In December 2021, TAG discovered a novel APT35 (Charming Kitten) tool, named HYPERSCRAPE, used to steal user data from Gmail, Yahoo!, and Microsoft Outlook accounts. The attacker runs HYPERSCRAPE on their own machine to download victims’ inboxes using previously acquired credentials. Google has seen the tool deployed against fewer than two dozen accounts located in Iran. The oldest known sample is from 2020, and the tool is still under active development.
HYPERSCRAPE requires the victim’s account credentials to run using a valid, authenticated user session the attacker has hijacked, or credentials the attacker has already acquired.
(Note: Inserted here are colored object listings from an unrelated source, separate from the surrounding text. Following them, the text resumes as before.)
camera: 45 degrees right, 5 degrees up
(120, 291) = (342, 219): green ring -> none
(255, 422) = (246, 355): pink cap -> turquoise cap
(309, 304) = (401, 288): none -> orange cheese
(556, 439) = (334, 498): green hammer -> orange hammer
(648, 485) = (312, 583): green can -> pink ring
It spoofs the user agent to look like an outdated browser, which enables the basic HTML view in Gmail. Once logged in, the tool changes the account’s language settings to English and iterates through the contents of the mailbox, individually downloading messages as .eml files and marking them unread. After the program has finished downloading the inbox, it reverts the language back to its original settings and deletes any security emails from Google. Earlier versions contained the option to request data from Google Takeout, a feature which allows users to export their data to a downloadable archive file.
The tool is written in .NET for Windows PCs and is designed to run on the attacker’s machine. Google TAG tested HYPERSCRAPE in a controlled environment with a test Gmail Account, although functionality may differ for Yahoo! and Microsoft accounts. HYPERSCRAPE won’t run unless in a directory with other file dependencies.